- _SELECTED TEXT_
____________________

Mennonite Brethren in Fresno, Calif., are responding to conflict and suffering in Ukraine by partnering with Ukrainian MB congregations for ministry in the country’s war zone.
Conversations between Mountain View Community Church Pastor Fred Leonard and MB Mission Europe director Johann Matthies led to the Warm Churches project. It assists the eight congregations of the Ukrainian International Community of Mennonite Brethren to serve people in need.
As pro-Russian separatists have fought for independence from a new Ukrainian government, hardship has become acute in the eastern part of the country.
The able-bodied who have stayed in areas like Donetsk have no place to work, and the bulk of those who remain are the sick, elderly, women and children. Many areas near the fighting have no running water, electricity or grocery stores.
In December, MB Mission and Mountain View Community Church leaders mobilized German, American and Canadian churches to help.
As a result, all eight Ukrainian churches were open as Warm Churches, welcoming people and providing food, clothing, activities and the opportunity to worship Jesus. Before the project began, 305 people attended the eight churches. To date, 570 new people attended the Warm Church activities, and 133 of those have continued their church involvement.
Journey to the front
While the Warm Church project is a success, the MB churches are also caring for those in the war zone. Church leaders are taking food and clothing there. Three Fresno churches — Mountain View, New Harvest Church and NorthPointe Community Church — purchased two large vans to deliver food and clothing around Donetsk and Mariupol.
In March, Mountain View pastors Fred Leonard and Lawrence Smith traveled to Ukraine with Mathies and Tony and Roxanna Petersen. The Petersons are MB Mission workers with the Missionsgemeinde Ecclesia church in Peine, Germany. They picked up the vehicles to deliver food, clothing, supplies and Bibles.
“We entered Ukraine on a mission from God, with the prayers of the Christians in Fresno and Germany going before us,” wrote the group in a report.
With a team of Ukrainian pastors who have made this trip dozens of times, the Californians set out for the Donetsk area, a mere three or four miles from the front.

____________________

Chart comprehension data:

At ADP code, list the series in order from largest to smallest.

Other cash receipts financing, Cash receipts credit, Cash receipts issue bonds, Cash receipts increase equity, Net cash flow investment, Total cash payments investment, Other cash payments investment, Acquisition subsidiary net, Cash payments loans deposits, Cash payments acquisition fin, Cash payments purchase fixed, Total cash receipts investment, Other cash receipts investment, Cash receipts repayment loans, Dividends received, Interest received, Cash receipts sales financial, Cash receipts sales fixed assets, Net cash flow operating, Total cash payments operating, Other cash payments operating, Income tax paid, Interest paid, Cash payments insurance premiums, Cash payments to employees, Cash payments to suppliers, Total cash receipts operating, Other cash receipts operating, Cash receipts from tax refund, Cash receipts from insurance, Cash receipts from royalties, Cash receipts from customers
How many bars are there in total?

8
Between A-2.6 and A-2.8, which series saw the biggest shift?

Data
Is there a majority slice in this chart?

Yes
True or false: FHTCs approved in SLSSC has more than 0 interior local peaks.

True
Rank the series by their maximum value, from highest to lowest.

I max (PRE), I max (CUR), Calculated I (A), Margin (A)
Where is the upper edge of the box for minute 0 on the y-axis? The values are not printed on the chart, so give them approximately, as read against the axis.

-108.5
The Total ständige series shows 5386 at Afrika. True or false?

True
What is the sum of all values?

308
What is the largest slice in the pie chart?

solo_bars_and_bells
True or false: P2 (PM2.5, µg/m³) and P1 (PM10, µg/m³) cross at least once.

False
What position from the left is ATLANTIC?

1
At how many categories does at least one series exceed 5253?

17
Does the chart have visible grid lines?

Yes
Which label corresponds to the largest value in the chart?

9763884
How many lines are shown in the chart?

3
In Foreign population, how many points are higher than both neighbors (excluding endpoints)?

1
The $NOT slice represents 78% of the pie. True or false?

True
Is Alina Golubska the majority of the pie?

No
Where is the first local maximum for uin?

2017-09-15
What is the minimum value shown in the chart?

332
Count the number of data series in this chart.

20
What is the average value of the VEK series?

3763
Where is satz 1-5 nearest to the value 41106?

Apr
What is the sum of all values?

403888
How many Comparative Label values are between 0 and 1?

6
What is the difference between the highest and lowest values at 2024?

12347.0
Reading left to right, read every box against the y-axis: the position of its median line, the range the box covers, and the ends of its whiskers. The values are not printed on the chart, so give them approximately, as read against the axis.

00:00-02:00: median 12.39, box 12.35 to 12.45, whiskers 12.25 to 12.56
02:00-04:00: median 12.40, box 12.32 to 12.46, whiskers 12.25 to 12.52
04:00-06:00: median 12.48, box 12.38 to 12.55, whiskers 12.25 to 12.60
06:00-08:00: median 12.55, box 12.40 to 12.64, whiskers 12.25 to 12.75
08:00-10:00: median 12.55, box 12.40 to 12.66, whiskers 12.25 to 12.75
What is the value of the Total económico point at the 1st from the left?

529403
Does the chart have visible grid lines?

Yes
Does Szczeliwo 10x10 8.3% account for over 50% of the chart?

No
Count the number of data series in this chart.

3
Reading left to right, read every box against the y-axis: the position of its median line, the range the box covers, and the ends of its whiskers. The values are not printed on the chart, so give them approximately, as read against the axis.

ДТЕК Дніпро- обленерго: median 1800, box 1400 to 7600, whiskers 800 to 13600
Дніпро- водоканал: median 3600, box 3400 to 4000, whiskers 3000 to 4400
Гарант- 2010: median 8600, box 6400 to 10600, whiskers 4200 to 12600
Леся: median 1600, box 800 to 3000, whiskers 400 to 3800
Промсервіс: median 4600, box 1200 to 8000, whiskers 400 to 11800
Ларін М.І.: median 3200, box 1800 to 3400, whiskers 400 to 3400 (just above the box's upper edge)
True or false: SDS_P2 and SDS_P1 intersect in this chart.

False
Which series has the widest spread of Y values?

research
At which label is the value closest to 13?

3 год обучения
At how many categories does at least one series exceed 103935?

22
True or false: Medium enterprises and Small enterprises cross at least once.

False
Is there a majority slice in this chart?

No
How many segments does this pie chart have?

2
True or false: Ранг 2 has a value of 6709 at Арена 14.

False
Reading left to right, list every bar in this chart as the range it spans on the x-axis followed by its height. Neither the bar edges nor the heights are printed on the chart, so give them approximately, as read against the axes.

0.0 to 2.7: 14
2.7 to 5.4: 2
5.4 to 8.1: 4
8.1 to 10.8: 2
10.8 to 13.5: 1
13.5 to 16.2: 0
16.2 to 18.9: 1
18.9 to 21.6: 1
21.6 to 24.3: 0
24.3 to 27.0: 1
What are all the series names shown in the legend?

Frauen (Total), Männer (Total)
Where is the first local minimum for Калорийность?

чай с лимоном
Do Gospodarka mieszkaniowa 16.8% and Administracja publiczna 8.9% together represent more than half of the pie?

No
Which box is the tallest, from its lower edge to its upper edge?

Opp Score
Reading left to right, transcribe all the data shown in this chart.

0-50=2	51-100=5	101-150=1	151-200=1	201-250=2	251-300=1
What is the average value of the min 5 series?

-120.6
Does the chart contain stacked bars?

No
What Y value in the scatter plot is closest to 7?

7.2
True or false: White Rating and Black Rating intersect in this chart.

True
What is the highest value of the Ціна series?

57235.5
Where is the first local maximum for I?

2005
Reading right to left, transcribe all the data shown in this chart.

____________________

- _PROBLEMS AND TASKS_
1. Translate this sentence from the Ukraine relief article into Spanish: "Many areas near the fighting have no running water, electricity or grocery stores."
2. According to the Ukraine relief article, how many of the new people who attended Warm Church activities have continued their church involvement?
3. Continue the Ukraine relief article from the point where it stops.

- _ANSWERS TO THE PROBLEMS_
1. Muchas zonas cercanas a los combates no tienen agua corriente, electricidad ni tiendas de comestibles.

2. 133 of them have continued.

3.
“We saw the elderly, the injured and single parents with small children,” they said. “We entered their living spaces, where many had no running water, no electricity and no food, with their only source of heat coming from bricks laid atop a propane-powered stove top.”
Ukrainian church leaders drive on a weekly basis to the war zone. While Donetsk was shelled the night before and the night after the team was in Donetsk, the pastors were thrilled that for the first time they did not have to contend with gunfire.
Food, socks, Bibles
The Western visitors met Ukrainian soldiers, both from the Ukrainian army and volunteers. “We gave them food, socks, Christian literature, Bibles, prayer and the love of Jesus, the best we knew how,” they said.
“We went into bomb shelters where people live for weeks on end. We saw destroyed houses and apartments. We went to the hospital and prayed for wounded soldiers, that God might heal their bodies and souls. We saw children thankful for candy yet unable to smile, deep creases of concern on the faces of parents and the elderly and the terror that happens in the absence of peace and hope.”
And they witnessed the power of prayer: “We saw the love of God in action. . . . We gathered with pastors and church leaders, and we listened, shared, laughed and cried with them. We ate borsch and verenika with them, and, most important, we prayed with them.”